The art misfits are gathered together in a video screening room for art house film night. "Haircut" comes on; everyone sort of settles in for the experience. The group is lulled into a sense of transfixed boredom as the man on screen receives his haircut. Snip, snip, snip. Suddenly, the man casually lights a cigarette. Oh, my, god, that was action! There are cheers. This simple action as a release blows Dave's mind. The man smokes the cigarette as his haircut is finished. The film ends. Everyone is excited.

Jonathan Horowitz's
mon-sun, currently on display at MoMA, takes this feeling of excitement away from any actual experience and places it firmly in the viewers head.

As pictured to the left there is a TV set with a VHS player. Seven video cassettes are labeled with the days of the week. The monitor displays the name of the day in which you encounter the piece.

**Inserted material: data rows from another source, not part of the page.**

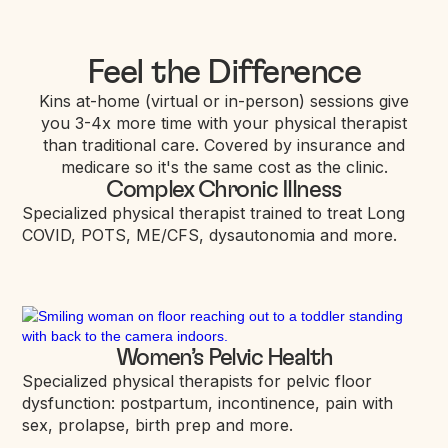
Feel the Difference
Kins at-home (virtual or in-person) sessions give
you 3-4x more time with your physical therapist
than traditional care. Covered by insurance and
medicare so it's the same cost as the clinic.
Complex Chronic Illness
Specialized physical therapist trained to treat Long
COVID, POTS, ME/CFS, dysautonomia and more.
Women’s Pelvic Health
Specialized physical therapists for pelvic floor
dysfunction: postpartum, incontinence, pain with
sex, prolapse, birth prep and more.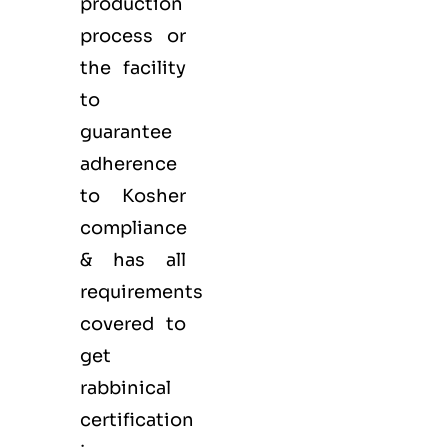
production
process or
the facility
to
guarantee
adherence
to Kosher
compliance
& has all
requirements
covered to
get
rabbinical
certification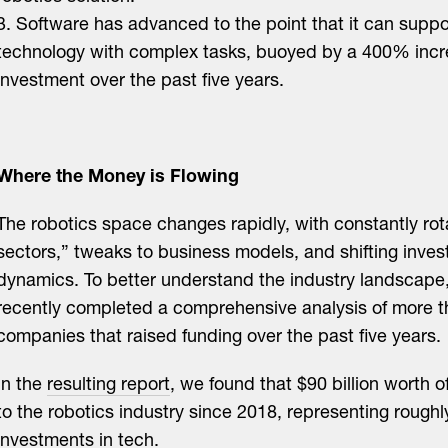
3. Software has advanced to the point that it can suppo
technology with complex tasks, buoyed by a 400% incr
investment over the past five years.
Where the Money is Flowing
The robotics space changes rapidly, with constantly rot
sectors,” tweaks to business models, and shifting inves
dynamics. To better understand the industry landscape
recently completed a comprehensive analysis of more t
companies that raised funding over the past five years.
In the
resulting report
, we found that $90 billion worth 
to the robotics industry since 2018, representing roughl
investments in tech.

Sunday is displayed and I can't help but imagine six hours in the future when a gnome walks up, ejects the current cassette, and puts in "Monday." The gnome looks at his calendar makes a satisfied check-mark and saunters through the hallowed halls passed the almost entirely uninteresting Martin Puryear's and back into his little gnome world.

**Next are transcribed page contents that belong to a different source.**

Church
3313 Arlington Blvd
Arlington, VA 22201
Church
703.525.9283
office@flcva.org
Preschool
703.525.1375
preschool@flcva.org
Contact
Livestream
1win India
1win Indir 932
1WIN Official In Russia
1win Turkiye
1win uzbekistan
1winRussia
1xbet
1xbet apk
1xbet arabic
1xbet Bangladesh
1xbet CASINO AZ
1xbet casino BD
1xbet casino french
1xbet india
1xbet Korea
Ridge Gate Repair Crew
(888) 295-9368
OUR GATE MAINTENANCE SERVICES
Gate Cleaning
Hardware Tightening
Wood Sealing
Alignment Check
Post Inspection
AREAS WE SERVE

In contrast with the experience of the Warhol film any action associated with mon-sun will most likely take place while no one is around. (Although can you imagine the cheer after a dedicated 24 hours of watching this? That would only be one day. The week long run would 168 of mind numbing with seven instances of movement. Eat your heart out Douglas Gordon.) So any experience of a specific event taking place is must be differed to our imagination. Standing in front of the piece we are left with the unalterable, continuous present. This is an amusing context for such a moment. We are surrounded by thousands of objects which scream, "Change." While we share our time with Jonathan we only have our head space and the hope for a seven day cycle.

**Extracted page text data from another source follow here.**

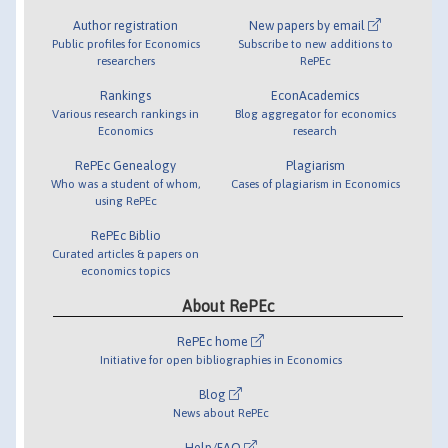
Author registration
New papers by email
Public profiles for Economics
Subscribe to new additions to
researchers
RePEc
Rankings
EconAcademics
Various research rankings in
Blog aggregator for economics
Economics
research
RePEc Genealogy
Plagiarism
Who was a student of whom,
Cases of plagiarism in Economics
using RePEc
RePEc Biblio
Curated articles & papers on
economics topics
About RePEc
RePEc home
Initiative for open bibliographies in Economics
Blog
News about RePEc
Help/FAQ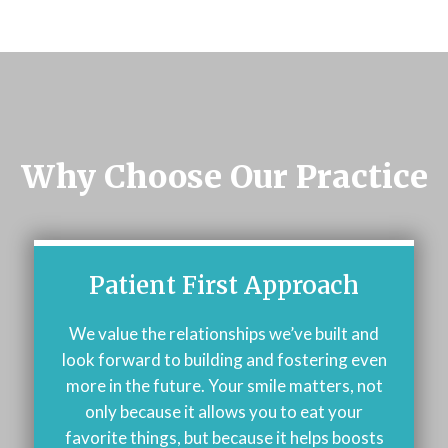
Why Choose Our Practice
Patient First Approach
We value the relationships we’ve built and
look forward to building and fostering even
more in the future. Your smile matters, not
only because it allows you to eat your
favorite things, but because it helps boosts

If Horowitz's piece leaves us where we are, Cheryl Donegan's Head confused me and then excited me. Then it confused me again. I left excited but then this ended up continuing to be confusing. It was in a section marked "Provocation." The piece consists of another TV, this one shows a lady (Cheryl) bending down to suck down some milk which is coming out of a green jar. She allows the milk to fill her mouth, plugs the whole, spits the milk back into the jar and repeats the process for the next three minutes or so. The background is pink, her hair is short, and the work she has put herself to gets sloppier as she performs the task. I felt a little dirty looking at it; that was kind of exciting. I shouldn't blame Cheryl's piece for confusing me. I think it is pretty straight forwardly a representation of a woman giving head. I guess I should just learn to be ok with getting excited by that.

Sunday, January 27, 2008

To be a kid again or always.


18.2 tons for that massive piece of plastic? Fantastic. Ideas of childhood, birth, and I am pretty sure there is a bit about of growing up in Charles Ray's recent exhibition just closing at Matthew Marks on 22nd St. He has made three pieces which appear to have this content: really heavy things made to look light; children controlling objects of feminine desire; and delicate things represented as delicate. Thank you Charles for giving us a few moments to reflect on our own past, what the Volkswagen Beetle means for the feminization of the contemporary automobile, and why many of us choose to not eat chicken.